▸ **What to work on**: Below are records; please write out exactly the lines from the first line through the line containing "wrist: (150, 219)", with no pictures.

▸ **Data for this task**:
Content starts
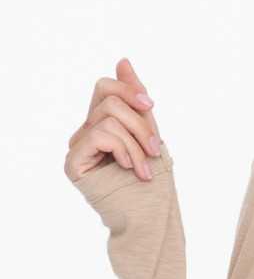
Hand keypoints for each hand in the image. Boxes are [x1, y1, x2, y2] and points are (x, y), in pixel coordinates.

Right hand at [64, 57, 162, 183]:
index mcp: (100, 125)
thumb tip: (123, 60)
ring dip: (137, 143)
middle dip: (140, 122)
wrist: (150, 219)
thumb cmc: (152, 182)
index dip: (128, 89)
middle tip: (155, 149)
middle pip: (107, 100)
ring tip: (146, 167)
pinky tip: (129, 169)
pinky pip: (100, 134)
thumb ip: (134, 98)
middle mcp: (84, 134)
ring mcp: (77, 148)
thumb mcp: (148, 132)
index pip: (104, 88)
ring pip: (107, 117)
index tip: (151, 106)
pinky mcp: (73, 163)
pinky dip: (123, 150)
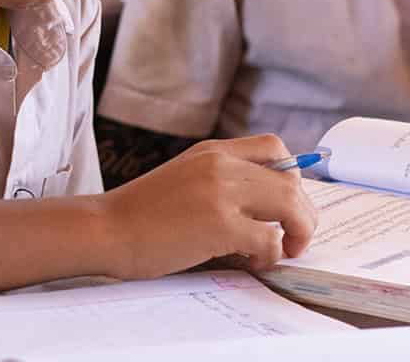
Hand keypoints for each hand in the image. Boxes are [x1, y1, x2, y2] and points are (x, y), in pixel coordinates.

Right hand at [99, 134, 317, 278]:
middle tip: (295, 238)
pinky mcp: (220, 224)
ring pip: (290, 204)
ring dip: (298, 232)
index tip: (284, 206)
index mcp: (213, 150)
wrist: (105, 229)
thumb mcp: (184, 177)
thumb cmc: (140, 215)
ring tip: (283, 251)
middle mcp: (221, 164)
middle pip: (292, 177)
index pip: (275, 146)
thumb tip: (266, 206)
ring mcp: (222, 192)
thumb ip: (219, 180)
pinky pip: (270, 239)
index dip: (292, 176)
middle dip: (304, 212)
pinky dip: (271, 256)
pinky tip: (253, 262)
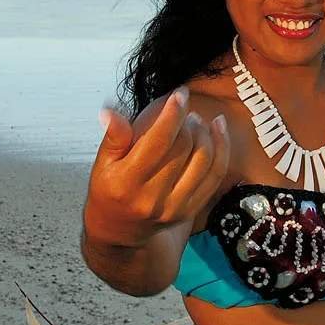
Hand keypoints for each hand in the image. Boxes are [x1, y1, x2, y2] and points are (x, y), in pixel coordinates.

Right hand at [83, 89, 232, 248]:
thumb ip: (113, 137)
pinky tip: (219, 130)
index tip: (179, 94)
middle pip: (183, 149)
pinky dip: (222, 149)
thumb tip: (110, 110)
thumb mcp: (102, 164)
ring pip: (204, 161)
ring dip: (206, 133)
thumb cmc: (109, 189)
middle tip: (185, 110)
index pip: (157, 142)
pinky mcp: (190, 211)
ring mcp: (174, 207)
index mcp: (127, 182)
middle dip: (189, 122)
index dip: (172, 113)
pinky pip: (215, 176)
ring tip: (198, 120)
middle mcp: (152, 198)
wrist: (119, 230)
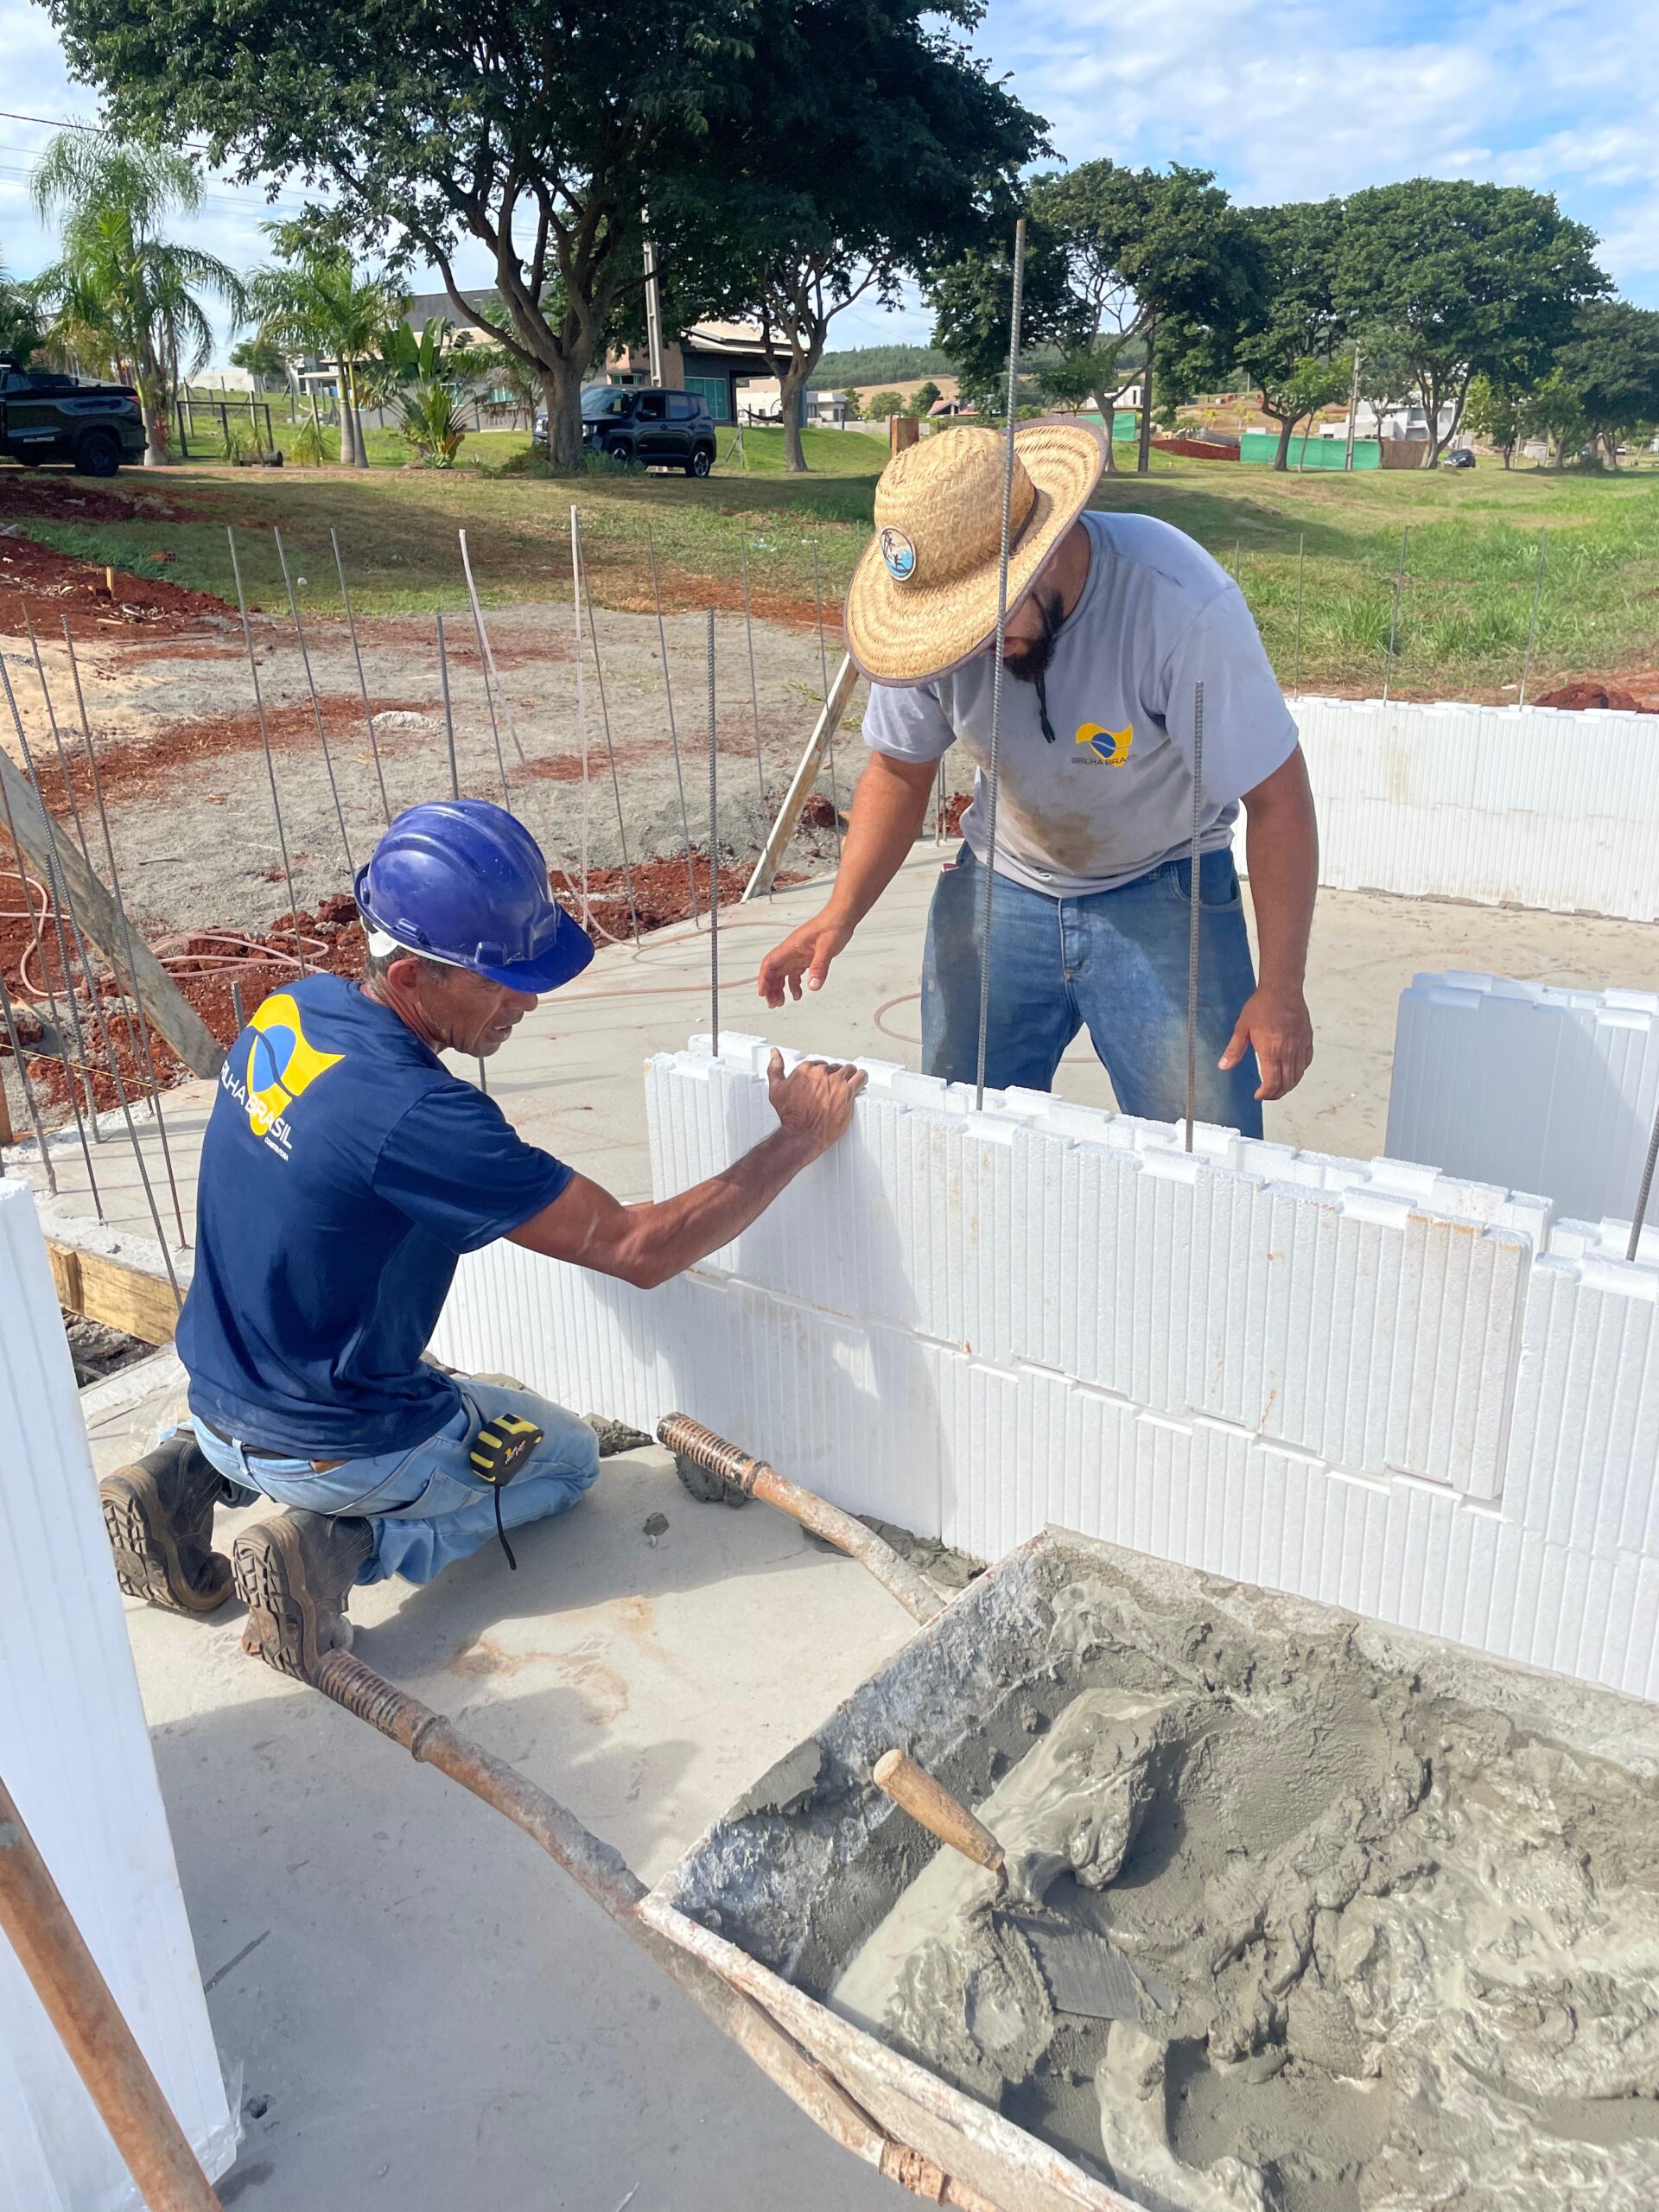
Content ends
▸ **Task response**:
Hand keypoints for each hand in the image. Boxes are [x1, y1, x2, y2] and points are (x, y), in pixel coordinates.

Right hand at [64, 57, 162, 183]:
index mcp: (100, 125)
thumb tip: (123, 60)
ring dip: (137, 143)
middle dip: (140, 122)
wrist: (150, 219)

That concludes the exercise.